震源の深さは16キロで、一時、有明・八代海に津波注意報が発表されましたが、気象庁によりますと津波の観測はありませんでした。
同程度の地震に1週間程度注意を
熊本県では地震が相次いでいて、最大震度5弱の地震が3回発生するなど、29日午前8時時点で震度1以上の揺れを伴う地震があわせて162回発生しています。
気象庁は、一連の地震活動について「令和8年熊本地震」と名付けました。
その上で、「今後1週間程度は最大震度7程度の地震に注意が必要だ。特にこれから2、3日の間は規模の大きな地震が発生することが多くある」としています。
気象庁の清本真司地震津波対策企画官は、「一連の地震の活動域は広範囲に広がっていて、地震が発生する場所や規模によってはより強く揺れる場合がある。また、海底で規模の大きな地震が発生した場合は、津波に注意する必要がある」と話しています。
厳しい暑さ予想 熱中症対策を
29日の熊本県はおおむね晴れて猛烈な暑さや厳しい暑さが予想されています。
復旧作業などをする際には、こまめに水分や塩分を補給し、休憩を十分に取るなど熱中症対策を心がけてください。

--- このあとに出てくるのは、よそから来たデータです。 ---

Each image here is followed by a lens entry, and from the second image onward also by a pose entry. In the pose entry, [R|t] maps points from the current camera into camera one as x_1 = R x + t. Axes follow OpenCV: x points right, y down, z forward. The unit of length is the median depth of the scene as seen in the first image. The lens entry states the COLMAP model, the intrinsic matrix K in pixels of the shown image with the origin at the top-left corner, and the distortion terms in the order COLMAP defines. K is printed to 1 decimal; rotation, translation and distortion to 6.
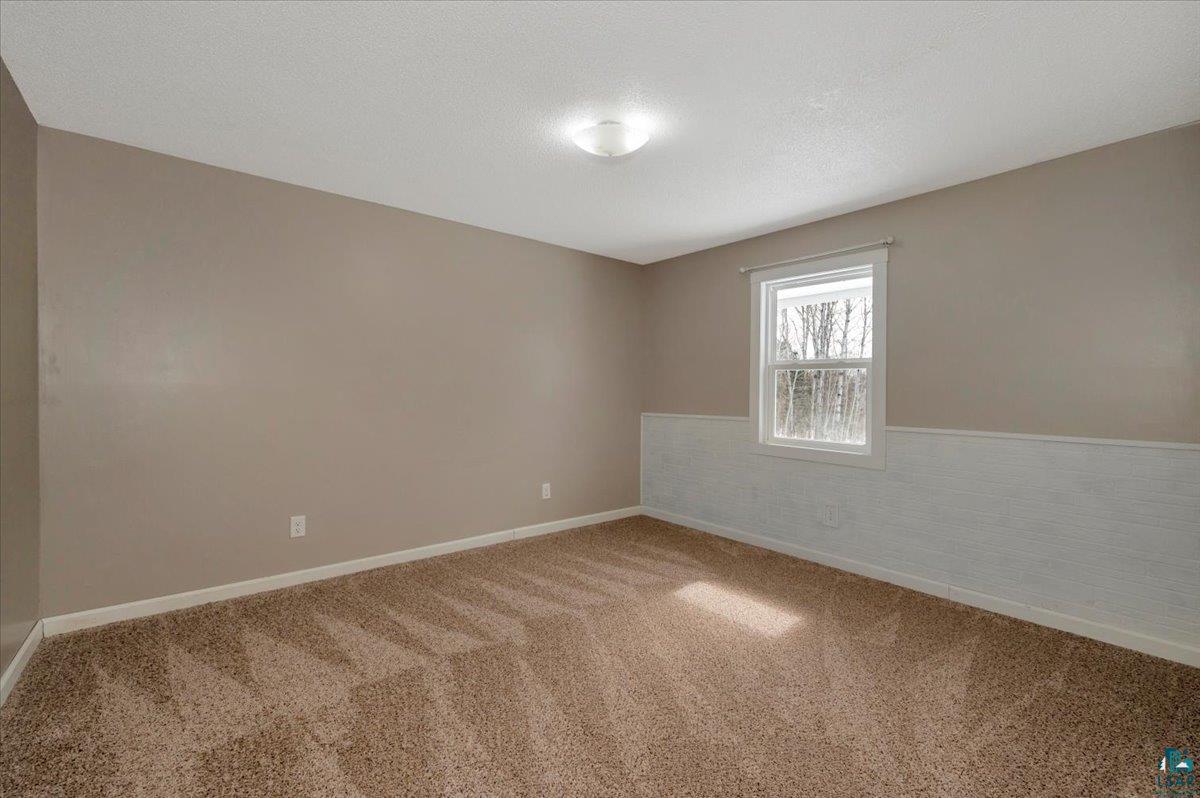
lens RADIAL K [[529.0, 0, 605.2], [0, 529.0, 381.0], [0, 0, 1]] dist [-0.000805, -0.000241]
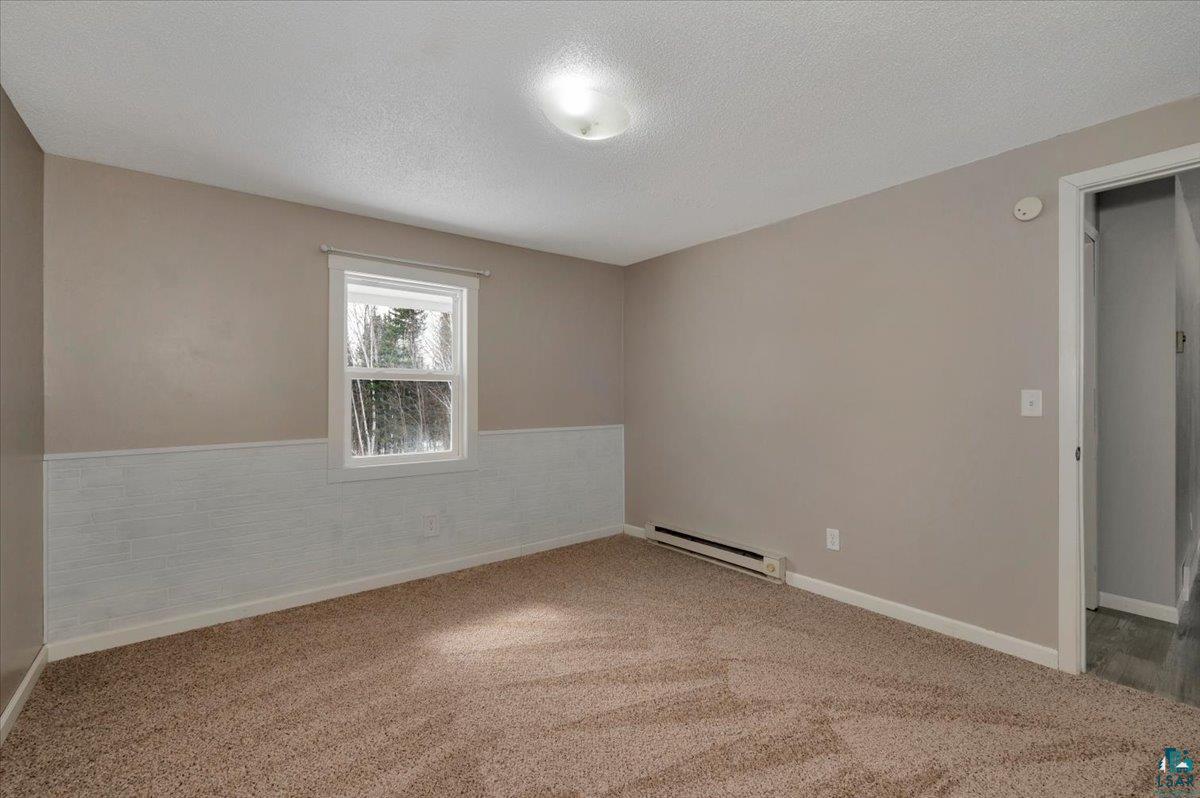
lens RADIAL K [[503.9, 0, 600.0], [0, 503.9, 399.0], [0, 0, 1]] dist [-0.000525, -0.000057]
pose [[0.018649, -0.006737, 0.999803, -0.555559], [-0.000828, 0.999977, 0.006754, 0.006124], [-0.999826, -0.000954, 0.018643, 0.694091]]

また、局地的に雨雲が発達して、雷雨になる時間帯もある見込みです。
強い揺れを観測した地域では、地盤が緩んでふだんより少ない雨で土砂災害が発生するおそれがあり、雨の降り方にも十分注意してください。
地震活動かなり活発 震度1以上 162回(午前8時時点)
28日午後4時27分ごろに熊本県で震度7の揺れを観測した地震のあと、地震が相次いで発生しています。
気象庁によりますと、29日午前8時時点で、熊本県の熊本地方や天草・芦北地方を震源とする地震によって、震度5弱が3回、震度4が11回、震度3が31回、震度2が50回、震度1が67回のあわせて162回発生していて、活動がかなり活発な状態だということです。